- **Records shown**:

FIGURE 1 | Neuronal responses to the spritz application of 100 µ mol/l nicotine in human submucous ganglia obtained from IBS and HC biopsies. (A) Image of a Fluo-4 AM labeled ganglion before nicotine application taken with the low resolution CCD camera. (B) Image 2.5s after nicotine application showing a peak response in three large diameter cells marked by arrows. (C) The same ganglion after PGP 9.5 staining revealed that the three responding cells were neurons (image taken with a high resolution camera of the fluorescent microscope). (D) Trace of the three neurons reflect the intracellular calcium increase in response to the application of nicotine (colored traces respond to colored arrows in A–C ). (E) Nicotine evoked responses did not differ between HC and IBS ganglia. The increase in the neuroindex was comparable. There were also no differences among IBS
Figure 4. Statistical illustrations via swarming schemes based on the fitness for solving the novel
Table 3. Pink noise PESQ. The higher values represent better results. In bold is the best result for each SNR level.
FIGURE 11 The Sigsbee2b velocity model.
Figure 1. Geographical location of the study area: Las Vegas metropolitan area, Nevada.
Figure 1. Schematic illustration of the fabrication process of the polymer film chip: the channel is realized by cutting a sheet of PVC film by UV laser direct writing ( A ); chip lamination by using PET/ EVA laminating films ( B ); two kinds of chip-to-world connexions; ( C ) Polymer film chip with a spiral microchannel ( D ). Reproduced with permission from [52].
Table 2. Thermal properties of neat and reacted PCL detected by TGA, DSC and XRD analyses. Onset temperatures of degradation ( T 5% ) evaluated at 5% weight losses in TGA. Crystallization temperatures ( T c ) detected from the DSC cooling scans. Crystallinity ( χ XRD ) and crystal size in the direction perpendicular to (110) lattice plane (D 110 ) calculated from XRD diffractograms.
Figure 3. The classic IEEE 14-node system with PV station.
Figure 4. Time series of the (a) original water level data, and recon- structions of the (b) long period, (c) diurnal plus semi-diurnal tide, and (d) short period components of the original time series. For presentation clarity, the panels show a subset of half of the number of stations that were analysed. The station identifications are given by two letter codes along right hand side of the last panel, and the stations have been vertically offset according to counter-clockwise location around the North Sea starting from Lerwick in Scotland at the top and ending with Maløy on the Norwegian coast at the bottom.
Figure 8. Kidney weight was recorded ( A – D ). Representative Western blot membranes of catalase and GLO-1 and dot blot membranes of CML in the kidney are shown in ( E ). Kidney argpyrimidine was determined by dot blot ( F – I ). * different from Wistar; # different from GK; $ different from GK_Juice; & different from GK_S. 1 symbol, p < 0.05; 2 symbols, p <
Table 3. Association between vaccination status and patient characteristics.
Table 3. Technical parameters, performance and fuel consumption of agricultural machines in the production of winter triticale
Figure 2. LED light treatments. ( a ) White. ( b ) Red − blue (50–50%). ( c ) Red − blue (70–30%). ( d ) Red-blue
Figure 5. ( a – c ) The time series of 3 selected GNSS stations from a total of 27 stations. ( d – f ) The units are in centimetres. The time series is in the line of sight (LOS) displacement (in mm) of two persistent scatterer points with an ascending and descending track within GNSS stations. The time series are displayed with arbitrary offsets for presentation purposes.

- **What is expected**:
Word for word, repeat each line of the listing.

- **Answer box**:
FIGURE 1 | Neuronal responses to the spritz application of 100 µ mol/l nicotine in human submucous ganglia obtained from IBS and HC biopsies. (A) Image of a Fluo-4 AM labeled ganglion before nicotine application taken with the low resolution CCD camera. (B) Image 2.5s after nicotine application showing a peak response in three large diameter cells marked by arrows. (C) The same ganglion after PGP 9.5 staining revealed that the three responding cells were neurons (image taken with a high resolution camera of the fluorescent microscope). (D) Trace of the three neurons reflect the intracellular calcium increase in response to the application of nicotine (colored traces respond to colored arrows in A–C ). (E) Nicotine evoked responses did not differ between HC and IBS ganglia. The increase in the neuroindex was comparable. There were also no differences among IBS
Figure 4. Statistical illustrations via swarming schemes based on the fitness for solving the novel
Table 3. Pink noise PESQ. The higher values represent better results. In bold is the best result for each SNR level.
FIGURE 11 The Sigsbee2b velocity model.
Figure 1. Geographical location of the study area: Las Vegas metropolitan area, Nevada.
Figure 1. Schematic illustration of the fabrication process of the polymer film chip: the channel is realized by cutting a sheet of PVC film by UV laser direct writing ( A ); chip lamination by using PET/ EVA laminating films ( B ); two kinds of chip-to-world connexions; ( C ) Polymer film chip with a spiral microchannel ( D ). Reproduced with permission from [52].
Table 2. Thermal properties of neat and reacted PCL detected by TGA, DSC and XRD analyses. Onset temperatures of degradation ( T 5% ) evaluated at 5% weight losses in TGA. Crystallization temperatures ( T c ) detected from the DSC cooling scans. Crystallinity ( χ XRD ) and crystal size in the direction perpendicular to (110) lattice plane (D 110 ) calculated from XRD diffractograms.
Figure 3. The classic IEEE 14-node system with PV station.
Figure 4. Time series of the (a) original water level data, and recon- structions of the (b) long period, (c) diurnal plus semi-diurnal tide, and (d) short period components of the original time series. For presentation clarity, the panels show a subset of half of the number of stations that were analysed. The station identifications are given by two letter codes along right hand side of the last panel, and the stations have been vertically offset according to counter-clockwise location around the North Sea starting from Lerwick in Scotland at the top and ending with Maløy on the Norwegian coast at the bottom.
Figure 8. Kidney weight was recorded ( A – D ). Representative Western blot membranes of catalase and GLO-1 and dot blot membranes of CML in the kidney are shown in ( E ). Kidney argpyrimidine was determined by dot blot ( F – I ). * different from Wistar; # different from GK; $ different from GK_Juice; & different from GK_S. 1 symbol, p < 0.05; 2 symbols, p <
Table 3. Association between vaccination status and patient characteristics.
Table 3. Technical parameters, performance and fuel consumption of agricultural machines in the production of winter triticale
Figure 2. LED light treatments. ( a ) White. ( b ) Red − blue (50–50%). ( c ) Red − blue (70–30%). ( d ) Red-blue
Figure 5. ( a – c ) The time series of 3 selected GNSS stations from a total of 27 stations. ( d – f ) The units are in centimetres. The time series is in the line of sight (LOS) displacement (in mm) of two persistent scatterer points with an ascending and descending track within GNSS stations. The time series are displayed with arbitrary offsets for presentation purposes.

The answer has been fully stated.